* 文本节选

☆ ☆ ☆ ☆ ☆

增加L0训练阶段的MCTS部分

This commit is contained in:
hisatri
2025-07-23 07:04:10 +08:00
parent 88bed2a1ef
commit 4410defbe5
23 changed files with 5205 additions and 0 deletions

View File

@@ -0,0 +1,210 @@
"""
性能基准测试
测试不同MCTS实现的性能对比
"""
import time
import torch
import pytest
from game import Game2048
from torch_mcts import TorchMCTS
class TestPerformanceBenchmark:
"""性能基准测试类"""
@pytest.fixture
def game(self):
"""测试游戏状态"""
return Game2048(height=3, width=3, seed=42)
def test_cpu_mcts_performance(self, game):
"""测试CPU MCTS性能"""
mcts = TorchMCTS(
c_param=1.414,
max_simulation_depth=50,
device="cpu"
)
simulations = 2000
start_time = time.time()
action, stats = mcts.search(game, simulations)
elapsed_time = time.time() - start_time
speed = simulations / elapsed_time
# CPU MCTS应该达到基本性能要求
assert speed > 500, f"CPU MCTS性能过低: {speed:.1f} 模拟/秒"
assert action in game.get_valid_moves()
def test_auto_device_mcts_performance(self, game):
"""测试自动设备选择MCTS性能"""
mcts = TorchMCTS(
c_param=1.414,
max_simulation_depth=50,
device="auto"
)
simulations = 2000
start_time = time.time()

☆ ☆ ☆ ☆ ☆

* 提取的数据行
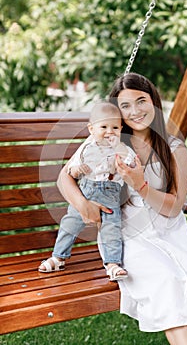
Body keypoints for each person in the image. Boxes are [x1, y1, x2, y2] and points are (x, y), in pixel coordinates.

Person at [56, 73, 187, 345]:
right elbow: (63, 177)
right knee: (169, 279)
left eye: (141, 101)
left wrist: (141, 185)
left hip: (169, 229)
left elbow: (174, 208)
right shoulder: (109, 137)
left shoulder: (172, 147)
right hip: (128, 232)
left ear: (154, 102)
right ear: (118, 112)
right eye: (125, 106)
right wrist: (84, 204)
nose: (135, 111)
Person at [38, 101, 136, 281]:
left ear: (121, 129)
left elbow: (132, 163)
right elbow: (71, 171)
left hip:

☆ ☆ ☆ ☆ ☆

* 练习说明
重写性能基准测试代码中从“action, stats = mcts.search(game, simulations)”到“action in game.get_valid_moves()”（包括这两处）的部分，并把其中的“elapsed_time”改成“duration”。

* 本题结果
action, stats = mcts.search(game, simulations)
duration = time.time() - start_time
speed = simulations / duration
# CPU MCTS应该达到基本性能要求
assert speed > 500, f"CPU MCTS性能过低: {speed:.1f} 模拟/秒"
assert action in game.get_valid_moves()